Do a search and check out what people have said. The posts on them have started to get skimpy because they come up so often. 

http://www.ohiogamefishing.com/community/showthread.php?t=221860&highlight=ascend

http://www.ohiogamefishing.com/community/showthread.php?t=222469&highlight=ascend

http://www.ohiogamefishing.com/community/showthread.php?t=219691&highlight=ascend

http://www.ohiogamefishing.com/community/showthread.php?t=221477&highlight=ascend

http://www.ohiogamefishing.com/community/showthread.php?t=219924&highlight=ascend

PS there are a lot more than this


----------



## Boostedawdfun (Sep 15, 2012)

I understand what your saying but I have read those and that's what turned me on to the fs10 and fs12. I'm looking for more of a comparison between the two and mostly on the fs12 and its leg room with the front storage well which none of those threads have.
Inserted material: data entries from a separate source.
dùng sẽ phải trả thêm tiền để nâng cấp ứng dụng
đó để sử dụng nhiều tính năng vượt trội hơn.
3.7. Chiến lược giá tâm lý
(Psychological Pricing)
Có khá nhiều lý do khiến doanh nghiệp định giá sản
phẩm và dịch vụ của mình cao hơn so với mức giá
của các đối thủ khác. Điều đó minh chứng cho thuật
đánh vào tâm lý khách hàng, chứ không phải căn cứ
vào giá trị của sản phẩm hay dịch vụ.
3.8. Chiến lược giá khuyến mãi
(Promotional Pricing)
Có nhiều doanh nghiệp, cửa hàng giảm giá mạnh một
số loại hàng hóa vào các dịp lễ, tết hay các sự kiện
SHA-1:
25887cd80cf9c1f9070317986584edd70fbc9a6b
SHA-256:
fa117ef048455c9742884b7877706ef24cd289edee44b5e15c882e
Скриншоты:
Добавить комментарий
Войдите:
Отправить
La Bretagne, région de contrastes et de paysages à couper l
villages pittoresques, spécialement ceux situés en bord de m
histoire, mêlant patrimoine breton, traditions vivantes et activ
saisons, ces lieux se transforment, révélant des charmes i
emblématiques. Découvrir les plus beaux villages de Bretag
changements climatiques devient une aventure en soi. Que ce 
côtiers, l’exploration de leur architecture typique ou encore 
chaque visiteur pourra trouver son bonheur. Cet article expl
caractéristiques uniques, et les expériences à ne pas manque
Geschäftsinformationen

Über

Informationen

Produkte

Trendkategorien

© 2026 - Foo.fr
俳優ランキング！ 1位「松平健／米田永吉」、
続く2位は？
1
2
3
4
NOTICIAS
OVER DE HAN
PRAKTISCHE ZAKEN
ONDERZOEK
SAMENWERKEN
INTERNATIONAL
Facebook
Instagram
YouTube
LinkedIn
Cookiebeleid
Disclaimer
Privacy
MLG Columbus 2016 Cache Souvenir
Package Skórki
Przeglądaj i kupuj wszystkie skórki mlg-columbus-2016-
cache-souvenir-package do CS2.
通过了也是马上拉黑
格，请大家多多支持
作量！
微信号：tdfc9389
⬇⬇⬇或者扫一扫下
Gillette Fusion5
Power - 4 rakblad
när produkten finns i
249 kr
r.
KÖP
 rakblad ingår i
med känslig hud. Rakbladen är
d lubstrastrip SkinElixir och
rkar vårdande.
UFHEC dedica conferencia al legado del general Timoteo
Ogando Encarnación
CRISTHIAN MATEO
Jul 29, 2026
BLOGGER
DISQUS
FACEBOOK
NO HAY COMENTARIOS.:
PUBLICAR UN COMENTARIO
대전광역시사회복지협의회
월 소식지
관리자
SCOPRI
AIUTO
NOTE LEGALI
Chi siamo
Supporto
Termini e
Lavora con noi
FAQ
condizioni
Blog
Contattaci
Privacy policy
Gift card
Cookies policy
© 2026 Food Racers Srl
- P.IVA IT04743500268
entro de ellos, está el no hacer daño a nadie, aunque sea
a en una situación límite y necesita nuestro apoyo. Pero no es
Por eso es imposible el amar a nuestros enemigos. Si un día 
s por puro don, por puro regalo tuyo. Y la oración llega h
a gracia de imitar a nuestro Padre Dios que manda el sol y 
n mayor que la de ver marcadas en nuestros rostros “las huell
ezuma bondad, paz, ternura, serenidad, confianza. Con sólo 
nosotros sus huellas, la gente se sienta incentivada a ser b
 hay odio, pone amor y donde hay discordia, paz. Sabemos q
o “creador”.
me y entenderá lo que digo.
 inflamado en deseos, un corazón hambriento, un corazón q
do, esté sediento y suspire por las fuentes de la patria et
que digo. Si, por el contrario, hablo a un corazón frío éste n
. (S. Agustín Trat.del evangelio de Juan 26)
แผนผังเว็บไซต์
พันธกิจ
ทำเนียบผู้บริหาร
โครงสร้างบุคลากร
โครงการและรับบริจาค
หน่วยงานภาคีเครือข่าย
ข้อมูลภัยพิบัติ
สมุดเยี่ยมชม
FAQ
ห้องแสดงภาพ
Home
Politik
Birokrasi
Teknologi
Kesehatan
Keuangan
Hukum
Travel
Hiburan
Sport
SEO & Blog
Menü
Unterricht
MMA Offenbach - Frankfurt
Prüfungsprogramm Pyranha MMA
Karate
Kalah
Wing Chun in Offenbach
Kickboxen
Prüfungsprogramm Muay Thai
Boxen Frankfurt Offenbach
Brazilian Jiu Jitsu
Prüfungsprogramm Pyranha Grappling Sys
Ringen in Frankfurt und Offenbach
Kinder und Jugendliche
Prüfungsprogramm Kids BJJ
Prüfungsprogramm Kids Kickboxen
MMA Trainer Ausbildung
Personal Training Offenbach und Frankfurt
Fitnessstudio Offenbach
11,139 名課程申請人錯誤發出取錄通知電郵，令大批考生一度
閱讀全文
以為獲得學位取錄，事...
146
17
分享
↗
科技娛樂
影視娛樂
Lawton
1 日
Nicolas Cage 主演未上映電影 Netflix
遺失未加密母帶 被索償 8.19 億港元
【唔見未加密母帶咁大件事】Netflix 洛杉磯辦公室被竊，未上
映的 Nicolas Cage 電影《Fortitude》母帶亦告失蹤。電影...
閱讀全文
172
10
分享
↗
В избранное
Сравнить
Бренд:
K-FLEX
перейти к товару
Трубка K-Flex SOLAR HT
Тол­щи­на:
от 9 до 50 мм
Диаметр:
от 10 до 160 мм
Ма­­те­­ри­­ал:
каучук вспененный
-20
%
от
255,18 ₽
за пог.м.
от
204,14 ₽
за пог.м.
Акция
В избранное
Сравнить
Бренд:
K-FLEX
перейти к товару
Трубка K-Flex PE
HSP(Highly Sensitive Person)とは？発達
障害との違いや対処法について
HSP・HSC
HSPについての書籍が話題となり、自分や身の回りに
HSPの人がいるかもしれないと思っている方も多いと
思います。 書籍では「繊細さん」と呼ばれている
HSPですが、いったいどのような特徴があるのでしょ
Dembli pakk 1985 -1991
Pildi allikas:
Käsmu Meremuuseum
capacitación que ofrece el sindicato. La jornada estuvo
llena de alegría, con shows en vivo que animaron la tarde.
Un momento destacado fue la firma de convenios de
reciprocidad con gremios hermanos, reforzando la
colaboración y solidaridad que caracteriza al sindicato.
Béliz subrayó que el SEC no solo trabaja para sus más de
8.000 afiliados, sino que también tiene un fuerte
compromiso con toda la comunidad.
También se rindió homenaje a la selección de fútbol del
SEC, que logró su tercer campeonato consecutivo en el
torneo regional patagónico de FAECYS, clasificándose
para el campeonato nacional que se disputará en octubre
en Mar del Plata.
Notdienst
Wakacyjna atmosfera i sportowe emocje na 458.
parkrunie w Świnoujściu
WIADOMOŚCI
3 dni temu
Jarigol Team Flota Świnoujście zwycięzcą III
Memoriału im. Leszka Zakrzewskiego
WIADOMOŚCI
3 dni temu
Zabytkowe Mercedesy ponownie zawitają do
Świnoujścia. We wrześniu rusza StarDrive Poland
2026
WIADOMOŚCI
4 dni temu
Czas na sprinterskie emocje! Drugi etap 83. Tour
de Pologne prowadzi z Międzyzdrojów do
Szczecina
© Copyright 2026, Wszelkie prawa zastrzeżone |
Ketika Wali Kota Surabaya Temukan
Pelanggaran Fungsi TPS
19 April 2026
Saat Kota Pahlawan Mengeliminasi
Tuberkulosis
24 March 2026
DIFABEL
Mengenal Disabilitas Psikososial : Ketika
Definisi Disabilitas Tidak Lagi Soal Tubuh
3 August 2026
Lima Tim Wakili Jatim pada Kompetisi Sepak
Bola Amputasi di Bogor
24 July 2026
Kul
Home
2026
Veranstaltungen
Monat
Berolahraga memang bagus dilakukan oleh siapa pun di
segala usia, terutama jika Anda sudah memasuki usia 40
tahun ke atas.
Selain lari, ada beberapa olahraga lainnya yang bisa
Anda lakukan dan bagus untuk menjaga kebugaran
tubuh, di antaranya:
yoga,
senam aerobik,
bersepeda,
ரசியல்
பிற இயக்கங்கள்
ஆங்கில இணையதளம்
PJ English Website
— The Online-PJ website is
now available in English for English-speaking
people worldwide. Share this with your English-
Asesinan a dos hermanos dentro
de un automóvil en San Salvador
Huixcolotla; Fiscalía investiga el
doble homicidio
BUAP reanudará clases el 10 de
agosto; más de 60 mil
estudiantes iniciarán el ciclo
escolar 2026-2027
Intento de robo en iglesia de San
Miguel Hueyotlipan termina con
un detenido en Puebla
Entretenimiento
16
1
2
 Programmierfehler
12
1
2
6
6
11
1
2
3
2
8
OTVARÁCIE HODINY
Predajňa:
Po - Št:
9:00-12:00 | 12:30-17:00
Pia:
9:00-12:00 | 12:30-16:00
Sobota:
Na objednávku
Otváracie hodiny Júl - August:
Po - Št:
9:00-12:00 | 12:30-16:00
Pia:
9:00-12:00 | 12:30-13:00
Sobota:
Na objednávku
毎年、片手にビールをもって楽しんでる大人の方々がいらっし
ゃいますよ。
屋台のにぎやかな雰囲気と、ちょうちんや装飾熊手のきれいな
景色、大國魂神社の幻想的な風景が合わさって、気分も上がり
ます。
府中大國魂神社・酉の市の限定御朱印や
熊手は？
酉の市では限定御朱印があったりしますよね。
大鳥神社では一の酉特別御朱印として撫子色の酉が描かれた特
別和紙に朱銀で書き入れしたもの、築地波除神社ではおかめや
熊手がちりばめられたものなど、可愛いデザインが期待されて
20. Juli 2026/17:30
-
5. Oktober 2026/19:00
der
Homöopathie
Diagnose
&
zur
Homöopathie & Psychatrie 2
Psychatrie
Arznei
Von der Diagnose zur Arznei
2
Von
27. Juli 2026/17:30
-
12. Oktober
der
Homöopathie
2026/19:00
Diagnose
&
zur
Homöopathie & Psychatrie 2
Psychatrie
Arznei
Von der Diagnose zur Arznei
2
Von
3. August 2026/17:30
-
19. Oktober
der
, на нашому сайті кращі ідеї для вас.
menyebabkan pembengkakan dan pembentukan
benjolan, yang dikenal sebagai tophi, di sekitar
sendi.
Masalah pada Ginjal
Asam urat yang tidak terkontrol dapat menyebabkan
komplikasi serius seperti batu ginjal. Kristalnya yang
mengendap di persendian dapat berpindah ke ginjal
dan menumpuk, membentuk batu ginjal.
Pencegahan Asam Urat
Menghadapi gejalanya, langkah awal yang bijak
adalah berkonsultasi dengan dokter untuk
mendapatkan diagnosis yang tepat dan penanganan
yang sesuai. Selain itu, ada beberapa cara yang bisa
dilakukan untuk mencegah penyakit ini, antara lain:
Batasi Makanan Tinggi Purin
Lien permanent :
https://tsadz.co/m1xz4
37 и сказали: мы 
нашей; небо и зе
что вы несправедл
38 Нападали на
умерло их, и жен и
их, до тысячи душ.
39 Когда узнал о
I also do NOT want the SOT version.


----------



## Bowhunter57 (Feb 9, 2011)

Boostedawdfun,
When in doubt, go long. I started out with a 10' Vapor and now have a 12' Trophy 144 and like the smoother ride. I fish flatwater...lakes, ponds, etc., so wave action doesn't have as much influence on my kayak, as it did with the shorter one.

Plus, I like the extra room and storage for gear. 

Bowhunter57


----------



## DLarrick (May 31, 2011)

i have the D10 and im 5'11'' with little leg to room to spare. if i were even a couple inches taller i would have wanted the 12' for sure. not really sure about that front well getting in the way but any extra room would be nice.


----------